Nos explicó que no se había atrevido aún a darle cuenta a su padre de lo acontecido la tarde anterior. ¡Pero aquello era una catástrofe! ¡Juzguen uds...!

En la mañana se había efectuado en presencia de don Manuel y la suya, la castración de quince potrillos, hijos de yeguas muy estimadas del anciano señor. Se les había capado a éstos -como se acostumbraba siempre en la hacienda-, a mano y a cuchillo. Don Manuel no aceptaba procedimientos modernos. -Quien efectuó el trabajo, fue el mismo viejo vaquero don Cirilo, que venía haciéndolo por más de treinta años en el fundo.

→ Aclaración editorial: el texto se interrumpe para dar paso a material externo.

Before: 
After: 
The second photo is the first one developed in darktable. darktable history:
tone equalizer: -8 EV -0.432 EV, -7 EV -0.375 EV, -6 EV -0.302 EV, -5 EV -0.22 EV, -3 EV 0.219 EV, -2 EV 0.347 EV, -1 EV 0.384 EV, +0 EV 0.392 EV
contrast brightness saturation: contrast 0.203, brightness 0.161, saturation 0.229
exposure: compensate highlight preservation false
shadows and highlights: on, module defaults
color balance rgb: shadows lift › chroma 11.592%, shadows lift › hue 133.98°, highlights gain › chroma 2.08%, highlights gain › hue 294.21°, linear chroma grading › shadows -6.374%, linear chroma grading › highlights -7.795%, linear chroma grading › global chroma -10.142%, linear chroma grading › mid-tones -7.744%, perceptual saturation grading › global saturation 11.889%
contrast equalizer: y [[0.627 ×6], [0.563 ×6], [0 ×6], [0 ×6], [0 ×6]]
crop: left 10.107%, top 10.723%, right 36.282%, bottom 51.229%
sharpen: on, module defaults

Su nombre de especialista, corría en lenguas por toda la región.

La encierra se había efectuado como siempre, la víspera por la tarde. Al día siguiente, durante las primeras y frescas horas de la mañana, don Cirilo trabajó con su certera destreza. Su padre y él examinaron uno a uno los potrillos antes de retirarse, y luego se les dejó reposar en los corrales sombreados de álamos. Un hombre de confianza quedó allí para vigilarlos y hacerlos caminar, cuando, en las primeras horas, pretendieran echarse. En fin, todo con el cuidado y la atención de siempre, -¡y... al caer la noche, cuando veníamos llegando sus amigos, le traen a Manuel la noticia! ¡Cinco potrilos muertos, desangrados! -¡Siete terriblemente hinchados, con peligro de morir en breves horas, y solo tres a salvo!- Y... el viejo Cirilo, desaparecido. -¡Ni noticias de don Cirilo!

Y ahora, en la mañana, la última novedad: de los siete enfermos, tres más, muertos durante la noche y apenas cuatro con posibilidad de salvarse.

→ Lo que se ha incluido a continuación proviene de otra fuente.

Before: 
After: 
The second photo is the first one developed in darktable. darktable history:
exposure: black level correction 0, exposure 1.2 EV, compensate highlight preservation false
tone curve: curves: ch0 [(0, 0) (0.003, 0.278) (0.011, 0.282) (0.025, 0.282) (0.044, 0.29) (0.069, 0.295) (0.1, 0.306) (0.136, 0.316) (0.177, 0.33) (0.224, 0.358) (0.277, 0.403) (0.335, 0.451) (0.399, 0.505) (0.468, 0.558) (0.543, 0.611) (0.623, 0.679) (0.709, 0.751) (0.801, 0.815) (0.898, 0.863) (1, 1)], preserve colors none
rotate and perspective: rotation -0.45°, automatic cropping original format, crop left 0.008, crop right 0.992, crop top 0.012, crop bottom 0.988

Nos rogaba disculparlo, pero iba a preocuparse inmediatamente del asunto. Luego que desayunáramos el coche de caza nos llevaría al potrero que convenía recorrer en las primeras horas. Todo se encontraba ya listo en el patio. El llegaría más tarde a reunírsenos. Don Manuel dormía todavía ignorando lo sucedido. Era muy temprano aún.